§ **WHAT THE EXERCISE ASKS**
Begin at the line containing "téléphones et opérateurs mobi" in the records below, end at the line containing "Setiap wanita yang", and retype each line in that span exactly. No other line and no image should appear.

Dataset excerpts
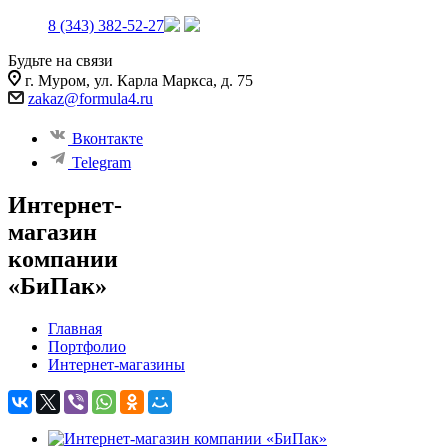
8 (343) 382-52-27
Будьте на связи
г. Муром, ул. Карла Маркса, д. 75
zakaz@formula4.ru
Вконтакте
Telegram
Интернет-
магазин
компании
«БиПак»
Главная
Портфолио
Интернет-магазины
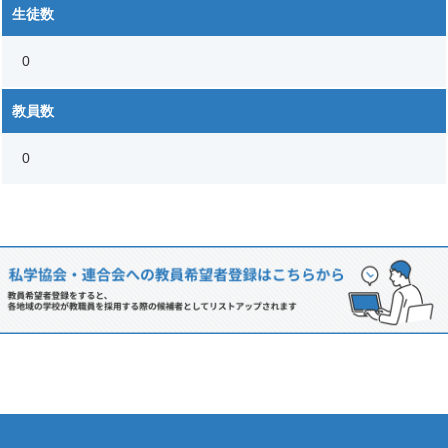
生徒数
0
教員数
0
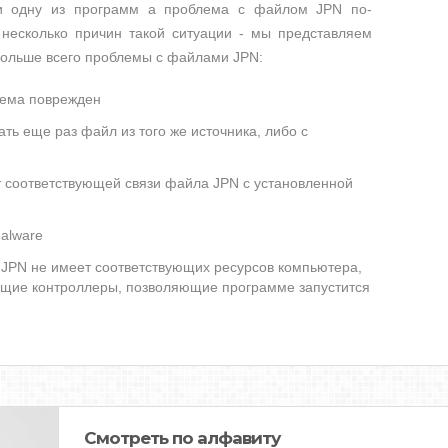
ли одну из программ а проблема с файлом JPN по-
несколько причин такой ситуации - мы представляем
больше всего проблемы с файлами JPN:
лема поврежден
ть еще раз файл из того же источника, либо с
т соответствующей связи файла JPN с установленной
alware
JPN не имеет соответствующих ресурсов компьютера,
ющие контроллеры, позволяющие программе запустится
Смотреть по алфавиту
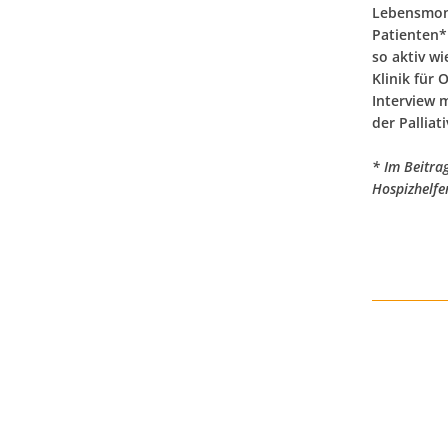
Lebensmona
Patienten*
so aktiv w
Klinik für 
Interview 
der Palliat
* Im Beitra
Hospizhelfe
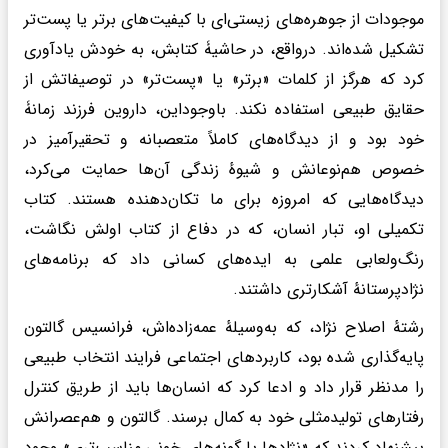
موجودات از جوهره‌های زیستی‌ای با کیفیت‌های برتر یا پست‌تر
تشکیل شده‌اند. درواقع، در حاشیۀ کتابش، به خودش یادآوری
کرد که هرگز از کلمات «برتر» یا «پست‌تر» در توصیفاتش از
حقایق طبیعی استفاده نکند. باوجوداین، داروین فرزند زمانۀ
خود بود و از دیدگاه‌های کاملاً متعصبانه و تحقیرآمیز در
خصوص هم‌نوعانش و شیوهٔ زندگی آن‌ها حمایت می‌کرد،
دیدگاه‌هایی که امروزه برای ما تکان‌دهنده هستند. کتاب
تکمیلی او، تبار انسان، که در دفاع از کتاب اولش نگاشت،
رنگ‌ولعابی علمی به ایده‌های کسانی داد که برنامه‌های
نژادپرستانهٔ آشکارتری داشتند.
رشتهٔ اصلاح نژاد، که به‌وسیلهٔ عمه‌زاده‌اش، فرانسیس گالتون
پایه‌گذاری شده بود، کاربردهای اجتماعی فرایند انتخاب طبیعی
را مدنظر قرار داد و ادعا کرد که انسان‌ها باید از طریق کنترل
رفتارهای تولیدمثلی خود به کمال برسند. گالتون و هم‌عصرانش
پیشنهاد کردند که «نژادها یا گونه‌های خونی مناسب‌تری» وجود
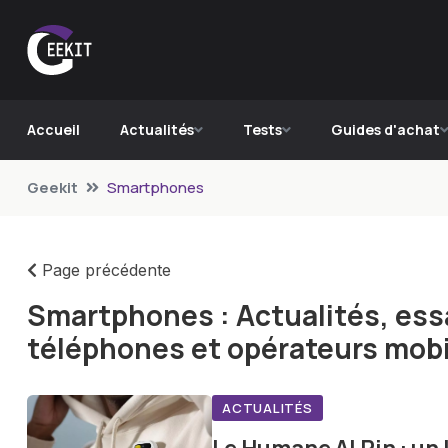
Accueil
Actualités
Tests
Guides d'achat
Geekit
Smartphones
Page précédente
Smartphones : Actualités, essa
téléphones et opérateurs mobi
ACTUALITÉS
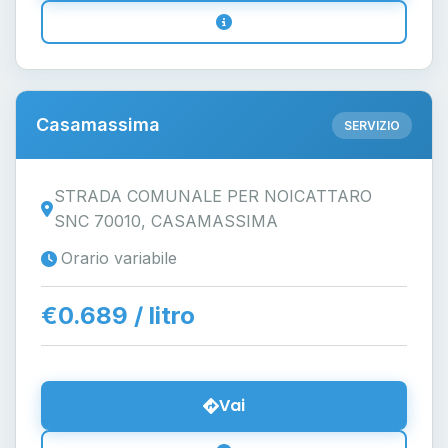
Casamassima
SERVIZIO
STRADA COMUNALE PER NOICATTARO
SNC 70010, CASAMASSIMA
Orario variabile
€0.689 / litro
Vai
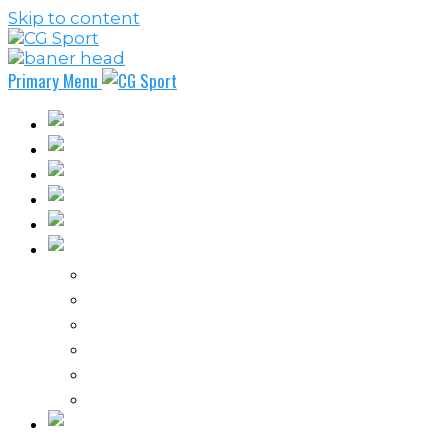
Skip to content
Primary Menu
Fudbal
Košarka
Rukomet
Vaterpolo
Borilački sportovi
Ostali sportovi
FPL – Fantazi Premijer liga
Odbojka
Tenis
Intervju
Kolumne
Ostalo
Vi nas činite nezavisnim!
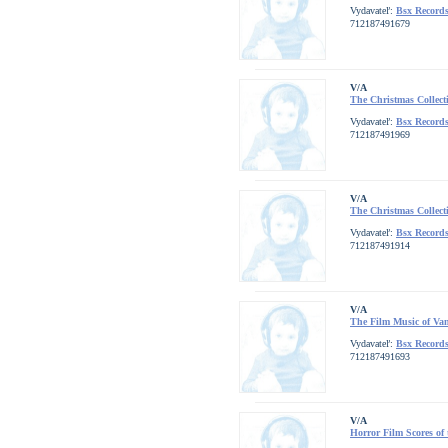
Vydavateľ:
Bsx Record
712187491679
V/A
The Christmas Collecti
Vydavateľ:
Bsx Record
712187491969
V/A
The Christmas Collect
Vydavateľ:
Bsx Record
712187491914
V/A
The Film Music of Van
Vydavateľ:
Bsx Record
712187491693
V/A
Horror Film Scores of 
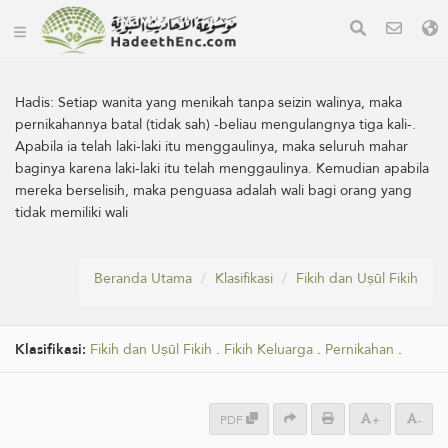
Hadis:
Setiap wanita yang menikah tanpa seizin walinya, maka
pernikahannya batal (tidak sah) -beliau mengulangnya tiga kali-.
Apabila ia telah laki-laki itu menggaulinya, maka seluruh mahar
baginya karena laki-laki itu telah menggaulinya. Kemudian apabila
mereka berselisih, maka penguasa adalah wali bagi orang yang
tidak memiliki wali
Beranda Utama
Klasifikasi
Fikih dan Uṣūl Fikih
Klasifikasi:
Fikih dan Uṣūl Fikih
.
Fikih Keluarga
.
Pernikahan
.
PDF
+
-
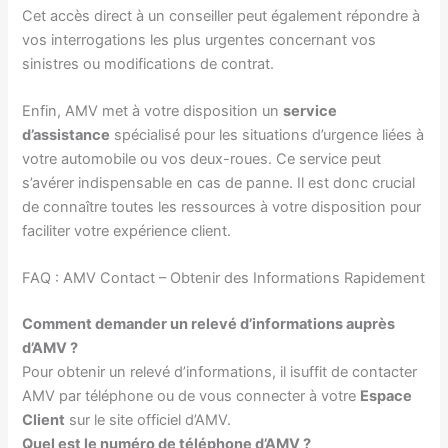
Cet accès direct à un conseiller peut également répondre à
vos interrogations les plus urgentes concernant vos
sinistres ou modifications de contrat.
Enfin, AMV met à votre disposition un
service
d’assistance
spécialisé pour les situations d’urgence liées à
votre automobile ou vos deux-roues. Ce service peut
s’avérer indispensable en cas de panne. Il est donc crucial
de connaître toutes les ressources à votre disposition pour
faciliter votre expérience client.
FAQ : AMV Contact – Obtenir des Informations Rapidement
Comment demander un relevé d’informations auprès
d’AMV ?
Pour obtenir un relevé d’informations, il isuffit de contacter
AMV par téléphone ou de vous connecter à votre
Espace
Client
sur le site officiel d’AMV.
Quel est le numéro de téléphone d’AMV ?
* * *
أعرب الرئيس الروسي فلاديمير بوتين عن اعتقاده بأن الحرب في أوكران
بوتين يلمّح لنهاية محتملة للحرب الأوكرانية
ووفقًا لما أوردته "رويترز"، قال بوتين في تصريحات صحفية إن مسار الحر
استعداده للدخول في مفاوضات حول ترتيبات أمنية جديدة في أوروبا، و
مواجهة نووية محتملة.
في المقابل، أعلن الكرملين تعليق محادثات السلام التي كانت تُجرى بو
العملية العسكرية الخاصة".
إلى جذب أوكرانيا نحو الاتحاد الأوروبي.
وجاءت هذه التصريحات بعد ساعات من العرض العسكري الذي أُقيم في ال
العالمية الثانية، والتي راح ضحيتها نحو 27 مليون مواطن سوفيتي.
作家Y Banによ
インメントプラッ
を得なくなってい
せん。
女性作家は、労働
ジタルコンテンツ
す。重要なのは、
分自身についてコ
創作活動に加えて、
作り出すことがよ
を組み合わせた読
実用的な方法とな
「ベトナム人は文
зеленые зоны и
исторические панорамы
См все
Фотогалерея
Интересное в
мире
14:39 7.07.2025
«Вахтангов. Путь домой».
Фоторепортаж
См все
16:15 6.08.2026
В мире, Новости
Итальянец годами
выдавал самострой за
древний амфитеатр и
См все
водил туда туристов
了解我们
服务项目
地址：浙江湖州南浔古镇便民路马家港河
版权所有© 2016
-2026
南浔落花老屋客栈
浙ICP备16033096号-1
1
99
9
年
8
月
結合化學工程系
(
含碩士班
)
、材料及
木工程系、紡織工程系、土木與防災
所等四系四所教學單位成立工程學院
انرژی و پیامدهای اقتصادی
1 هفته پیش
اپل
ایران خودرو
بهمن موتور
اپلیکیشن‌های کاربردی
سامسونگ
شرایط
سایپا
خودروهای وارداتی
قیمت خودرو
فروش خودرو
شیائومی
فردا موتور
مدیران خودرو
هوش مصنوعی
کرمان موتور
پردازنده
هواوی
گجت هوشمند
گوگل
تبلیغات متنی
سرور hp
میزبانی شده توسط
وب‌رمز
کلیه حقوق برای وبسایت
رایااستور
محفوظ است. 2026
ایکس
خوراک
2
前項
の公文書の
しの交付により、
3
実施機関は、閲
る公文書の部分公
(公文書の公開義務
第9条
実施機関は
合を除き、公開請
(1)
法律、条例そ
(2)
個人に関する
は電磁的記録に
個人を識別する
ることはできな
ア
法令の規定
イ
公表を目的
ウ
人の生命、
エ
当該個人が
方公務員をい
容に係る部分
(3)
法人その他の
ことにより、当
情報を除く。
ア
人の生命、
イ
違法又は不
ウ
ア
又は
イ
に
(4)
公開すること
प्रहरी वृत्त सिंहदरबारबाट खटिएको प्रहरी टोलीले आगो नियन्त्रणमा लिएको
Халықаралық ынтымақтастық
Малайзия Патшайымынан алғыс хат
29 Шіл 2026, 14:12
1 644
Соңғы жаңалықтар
--
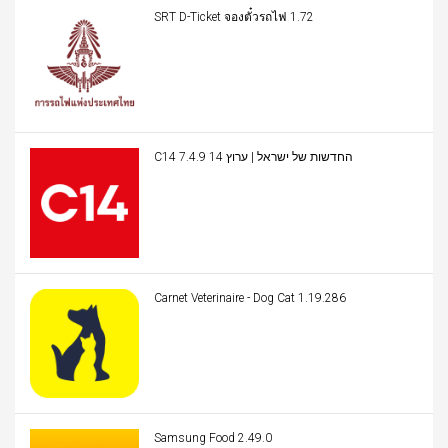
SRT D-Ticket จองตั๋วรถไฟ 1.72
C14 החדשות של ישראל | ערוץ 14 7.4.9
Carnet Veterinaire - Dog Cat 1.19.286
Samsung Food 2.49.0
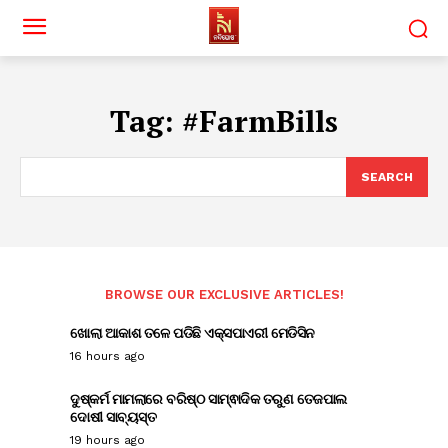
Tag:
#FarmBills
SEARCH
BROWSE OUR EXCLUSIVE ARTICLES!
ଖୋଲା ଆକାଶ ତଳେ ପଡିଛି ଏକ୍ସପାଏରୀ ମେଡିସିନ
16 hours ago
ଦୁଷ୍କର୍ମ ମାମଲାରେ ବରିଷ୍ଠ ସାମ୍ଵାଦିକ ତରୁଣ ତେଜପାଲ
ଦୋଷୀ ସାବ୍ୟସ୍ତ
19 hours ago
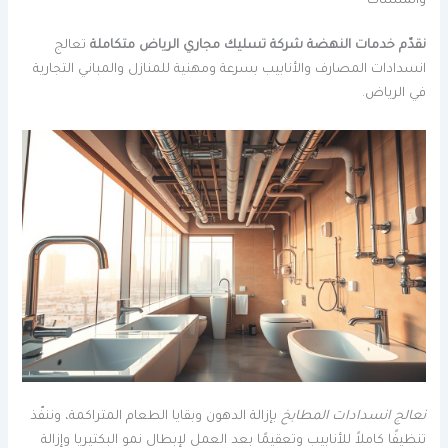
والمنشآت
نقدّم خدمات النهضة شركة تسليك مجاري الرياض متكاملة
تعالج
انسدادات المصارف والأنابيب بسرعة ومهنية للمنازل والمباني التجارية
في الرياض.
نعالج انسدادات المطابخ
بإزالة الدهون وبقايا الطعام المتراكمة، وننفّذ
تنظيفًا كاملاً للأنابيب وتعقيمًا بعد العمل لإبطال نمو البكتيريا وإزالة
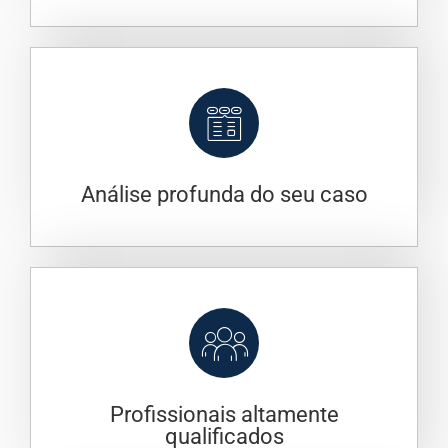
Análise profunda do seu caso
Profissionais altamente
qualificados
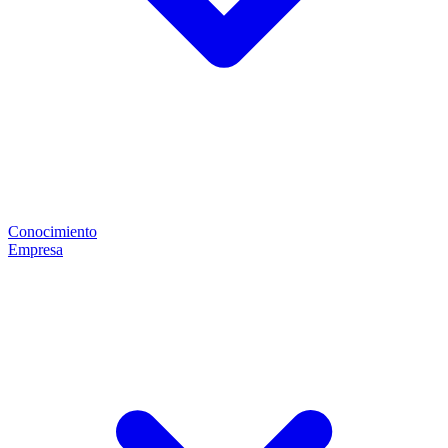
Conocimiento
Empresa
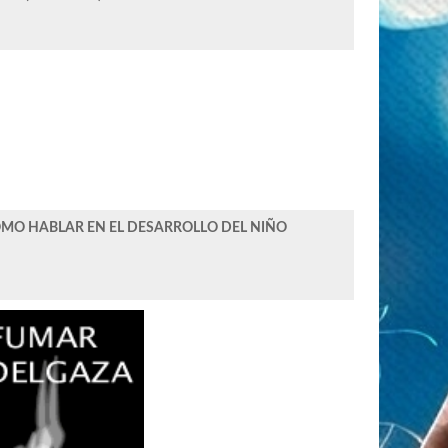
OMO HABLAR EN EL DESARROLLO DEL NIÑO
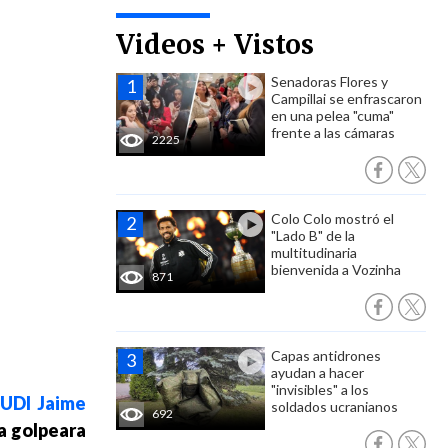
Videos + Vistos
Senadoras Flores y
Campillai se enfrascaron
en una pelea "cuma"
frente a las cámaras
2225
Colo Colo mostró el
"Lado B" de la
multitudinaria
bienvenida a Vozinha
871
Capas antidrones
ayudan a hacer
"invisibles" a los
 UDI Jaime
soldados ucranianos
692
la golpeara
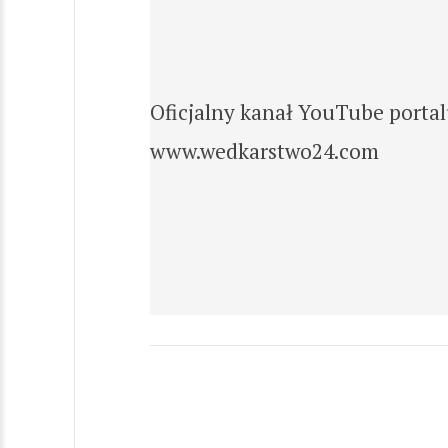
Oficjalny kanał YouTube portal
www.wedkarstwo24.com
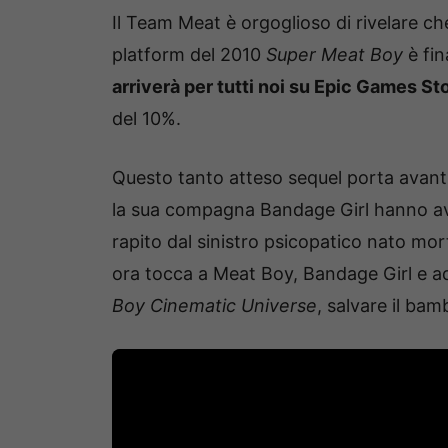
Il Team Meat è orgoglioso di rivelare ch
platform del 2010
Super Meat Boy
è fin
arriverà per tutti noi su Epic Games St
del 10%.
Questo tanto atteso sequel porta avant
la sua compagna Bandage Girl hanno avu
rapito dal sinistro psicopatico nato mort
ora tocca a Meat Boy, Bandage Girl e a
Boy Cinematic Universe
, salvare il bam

§ **WRITTEN REPLY**
téléphones et opérateurs mobi
ACTUALITÉS
Casamassima
SERVIZIO
STRADA COMUNALE PER NOICATTARO
SNC 70010, CASAMASSIMA
Orario variabile
€0.689 / litro
Vai
Skip to content
Primary Menu
Fudbal
Košarka
Rukomet
Vaterpolo
Borilački sportovi
Ostali sportovi
FPL – Fantazi Premijer liga
Odbojka
Tenis
Intervju
Kolumne
Ostalo
Vi nas činite nezavisnim!
Vydavateľ:
Bsx Record
712187491679
V/A
The Christmas Collecti
Vydavateľ:
Bsx Record
712187491969
V/A
The Christmas Collect
Vydavateľ:
Bsx Record
712187491914
V/A
The Film Music of Van
Vydavateľ:
Bsx Record
712187491693
V/A
Horror Film Scores of 
Hadis:
Setiap wanita yang menikah tanpa seizin walinya, maka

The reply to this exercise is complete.